Salafisme rampant chez Mohammed VI : les islamistes décrètent la philosophie illicite
En témoigne le nombre élevé de citoyens marocains ayant rejoint Daech, le salafisme a gagné beaucoup de terrain au Maroc. Mais il n’y a pas que dans la société où les salafistes ont renforcé leurs bases. Ils ont également infiltré les institutions marocaines. Dans certains secteurs, ces adeptes du wahhabisme pur et dur commencent même à y appliquer leur loi, comme c’est le cas actuellement au département de l’éducation. Et leur influence y est aujourd’hui telle qu’ils ont désormais la possibilité d’élaborer des programmes scolaires à la sauce salafiste. Les premiers à s’en plaindre sont les professeurs de philosophie.
La cause ? La récente révision de manuels scolaires marocains fait de la philosophie une «matière contraire à l’islam». «La philosophie y est présentée comme une incitation à la dépravation et à la mécréance. Plutôt que de rappeler qu’il existe dans la civilisation arabo-musulmane une tradition conciliant la foi et la raison, ce livre part du principe que la philosophie est contraire à l’islam. A aucun moment il ne mentionne les théologiens qui ont été d’éminents philosophes, comme Averroès. Au contraire, il accrédite l’idée que les philosophes sont des ennemis des croyants», se plaint dans un récent entretien accordé à la presse française Driss Jaydane, écrivain et enseignant de philosophie à Casablanca.
Le pouvoir marocain a tellement joué la carte des islamistes contre les gauchistes durant les années 1970-80 et abandonné des espaces aux salafistes, ajoute-t-il, qu’aujourd’hui, le wahhabisme est devenu l’imaginaire collectif marocain. Driss Jaydane avertit que si personne ne met le holà, la situation risque d’empirer. «Auparavant, le Maroc défendait un islam qui était un modèle d’équilibre entre la rigueur et l’extase, mêlant au sunnisme traditionnel un courant soufi empreint de religion naturelle. Cet équilibre est complètement perdu au profit d’une fermeture intellectuelle et religieuse», fait-il remarquer.

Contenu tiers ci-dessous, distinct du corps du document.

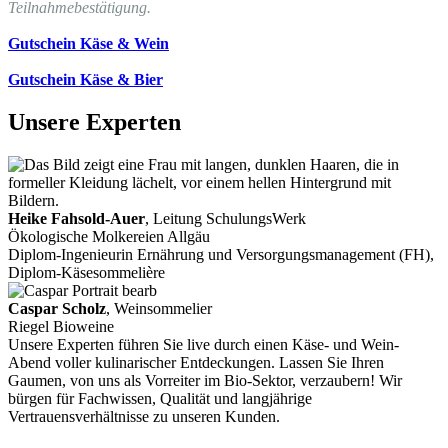
Teilnahmebestätigung.
Gutschein Käse & Wein
Gutschein Käse & Bier
Unsere Experten
Heike Fahsold-Auer
, Leitung SchulungsWerk
Ökologische Molkereien Allgäu
Diplom-Ingenieurin Ernährung und Versorgungsmanagement (FH),
Diplom-Käsesommelière
Caspar Scholz
, Weinsommelier
Riegel Bioweine
Unsere Experten führen Sie live durch einen Käse- und Wein-
Abend voller kulinarischer Entdeckungen. Lassen Sie Ihren
Gaumen, von uns als Vorreiter im Bio-Sektor, verzaubern! Wir
bürgen für Fachwissen, Qualität und langjährige
Vertrauensverhältnisse zu unseren Kunden.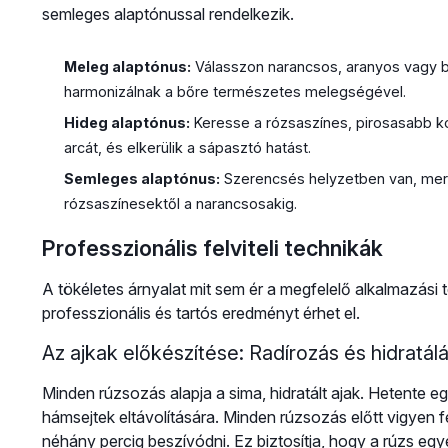
semleges alaptónussal rendelkezik.
Meleg alaptónus:
Válasszon narancsos, aranyos vagy b
harmonizálnak a bőre természetes melegségével.
Hideg alaptónus:
Keresse a rózsaszínes, pirosasabb kor
arcát, és elkerülik a sápasztó hatást.
Semleges alaptónus:
Szerencsés helyzetben van, mert a
rózsaszínesektől a narancsosakig.
Professzionális felviteli technikák
A tökéletes árnyalat mit sem ér a megfelelő alkalmazási
professzionális és tartós eredményt érhet el.
Az ajkak előkészítése: Radírozás és hidratál
Minden rúzsozás alapja a sima, hidratált ajak. Hetente e
hámsejtek eltávolítására. Minden rúzsozás előtt vigyen 
néhány percig beszívódni. Ez biztosítja, hogy a rúzs egye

Pour Driss Jaydane, le mal est profond, car «l’obscurantisme court les rues» et «le développement des humanités pèche, enfin, car beaucoup d’enseignants sont de bons techniciens perclus d’obscurantisme, sans recul critique sur leur discipline». «Avec eux, nos jeunes apprennent à calculer dans une absence totale de culture générale. On invente ainsi le “techno-salafisme”», regrette-t-il. Ce témoignage montre à tous ceux qui en doutent encore que le Maroc est loin d’être le pays qui a su concilier traditions et modernité, image que le Makhzen essaye de vendre à grand renfort de publicité aux Occidentaux.
Les nombreuses alertes lancées par la société civile marocaine ont convaincu le roi Mohammed VI de commencer à endiguer le wahhabisme. Cela se fait toutefois timidement. Mettant en avant des raisons de sécurité, il a dernièrement fait interdire la fabrication et la vente de burqas, voile intégral musulman à l’afghane rarement porté par des femmes au Maroc. Il n’a toutefois pas osé s’attaquer au niqab, voile intégral qui ne laisse voir que les yeux qui est porté par certaines femmes, en particulier dans les milieux salafistes. Ce qui laisse supposer que le Makhzen a une peur bleue de ses salafistes et qu’il n’est pas près de les affronter.
En voulant se débarrasser de la confrérie des Frères musulmans à laquelle appartient Abdelilah Benkirane, son Premier ministre, le roi Mohammed VI pourrait même bien faire le lit du salafisme. Peut-être est-ce même le but recherché. Après tout, les salafistes ne sont pas de ceux qui courent derrière le pouvoir… pour peu qu’on leur abandonne la société.